I was actually very fucking surprised when I felt relief. I think what he did was beyond awful. Nobody should be forced out of the closet when they aren't ready but truth be told, I don't know if I was ever going to be ready and to be even franker, I didn't give two shits about anybody in that house knowing. Those who I truly cared about already knew about it, so whatever everybody else thought about me, it just wasn't a big deal anymore.

It was quite funny, actually.

I spent years trying to find ways to convince myself that I wasn't gay because it 'wasn't right' or because it was not what people expected of me because I was afraid of what it meant... as if it meant anything other than loving. Because honestly, I was still me.

I was still boring and dull, I was still Nina who barely got the grades to finish Sixth Form, I was the same Nina who barely spoke Portuguese despite expending years learning to please my father, I was still Nina who liked to write things nobody would ever read, I was still me with the little difference that I loved someone delicate and soft, someone who had the voice of an angel and bony fingers with long hair and soft lips, someone who wore high heels because it made her ass look better and put on all these different types of creams to cover her stretch marks.

I loved girls... or more specifically, I loved a girl.

Jake, however, tried to humiliate me for it. He tried to make me feel bad for it and surprisingly, he didn't achieve it. And the more I thought of it now the more I'm convinced that the problem wasn't that I wasn't ready to come out. I didn't care if the people I spent years with knew about me being gay, I didn't care if they saw me differently because at the end of the day, I wasn't close to any of them, the opinion they had of me mattered very little to me and those who I ever called friend would still be there for me regardless of who I loved and took to bed. The few people that I was close with, wouldn't stare and move away because Jake decided to blurt out something about me. No, I think the problem was that I was scared of the people I loved the most.

I was scared of my father, even though I knew he had no problem with Tobias being gay, he wouldn't be any different with me and yet that didn't make me any less scared of telling him.

I was scared of my cousin, the one who visited once a year and always liked to talk about boys.

I was scared of my grandma who always sent me text messages of prayers before she went to bed at 9 pm and when she woke up at 5 am.

I was scared of my aunt who once laughed because she heard someone say LGBTQ+ and she said how we might as well add the whole alphabet to it since there are so many letters already.

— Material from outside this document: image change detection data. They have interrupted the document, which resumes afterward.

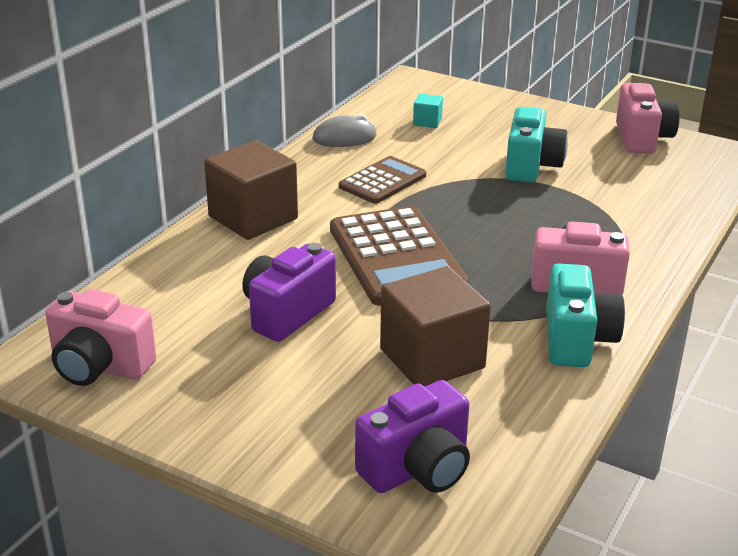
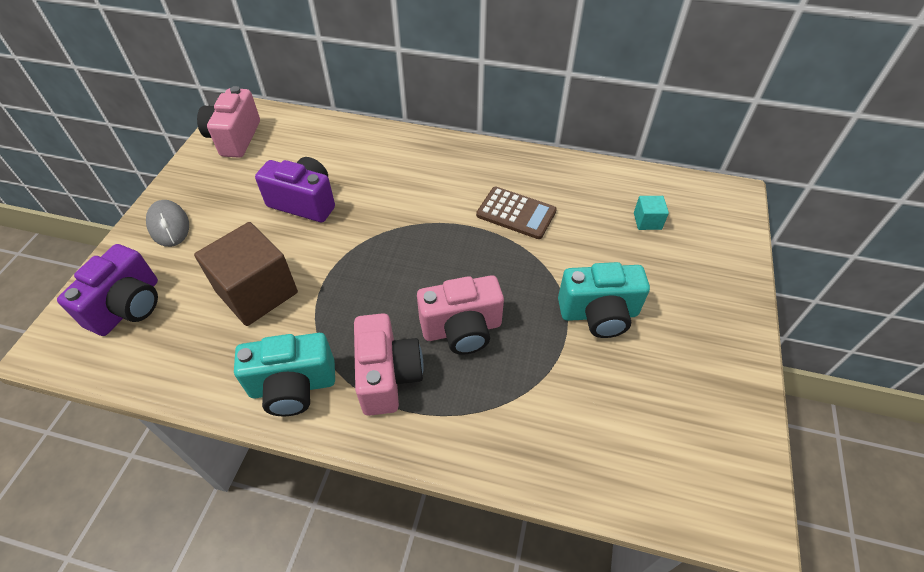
camera: 75 degrees right, 20 degrees up
brown cube [204,140,298,240] -> none
grey mouse [313,114,377,147] -> grey mouse moved to [146,200,189,247]
brown calculator [330,206,468,306] -> none
purple camera [355,380,470,493] -> purple camera turned 105 degrees counterclockwise [57,244,158,336]
pink camera [616,83,680,154] -> pink camera moved to [417,275,504,354]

I was scared of that woman... my mum's cousin who once wrote a thing on Facebook about how she had no problem with homosexuals but same-sex couples shouldn't adopt kids.

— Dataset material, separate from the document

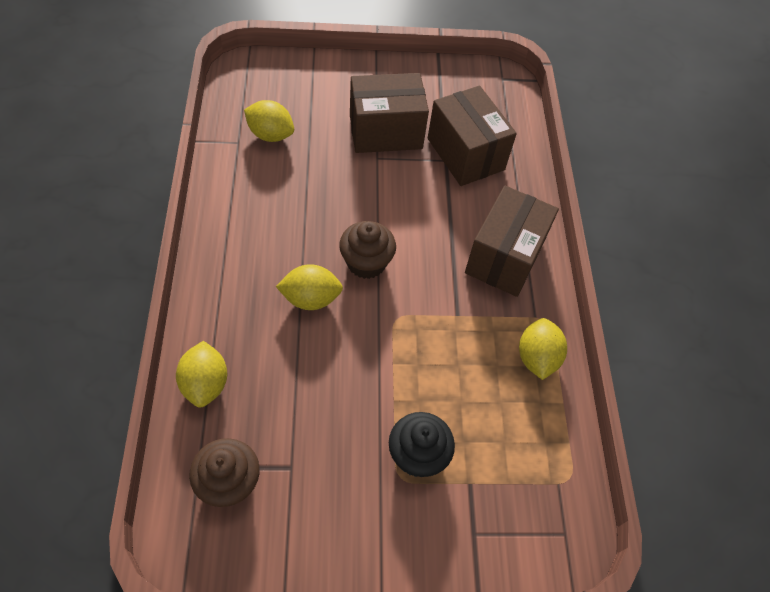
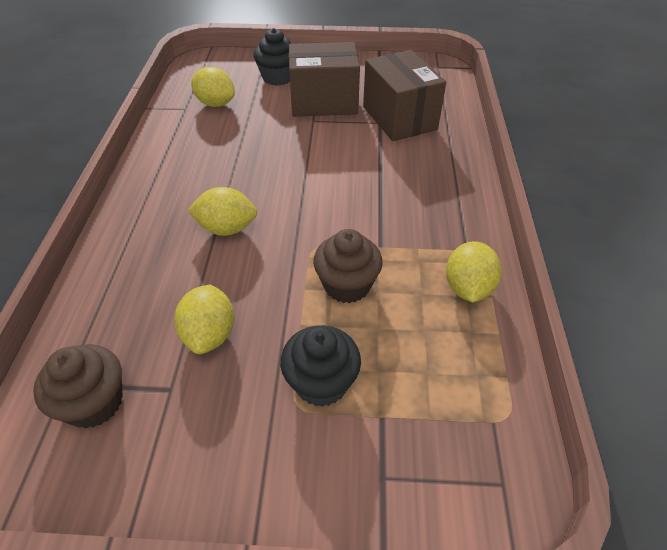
camera: 10 degrees right, 10 degrees down
yellow lemon [176,341,227,408] -> yellow lemon moved to [174,285,234,354]
brown cupcake [339,221,396,279] -> brown cupcake moved to [313,229,383,303]
brown box [465,186,559,297] -> none
none -> black cupcake [253,28,292,86]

I never even thought about having kids but if I was to adopt a kid, would she talk behind my back? Would she go around my mum's family and talk about how wrong it was that I decided to give a child a home, stability and love just because during the nights I slept with a woman beside me because I'd hold her hand when we went grocery shopping and I don't know what else.

Would my family turn my back on me like my mum did with Tobias?

I was terrified of my mother. I was scared of the woman who I admired the most, the woman whose opinion mattered the most because I knew that once she found out, everything would be different and that scared the living shit out of me.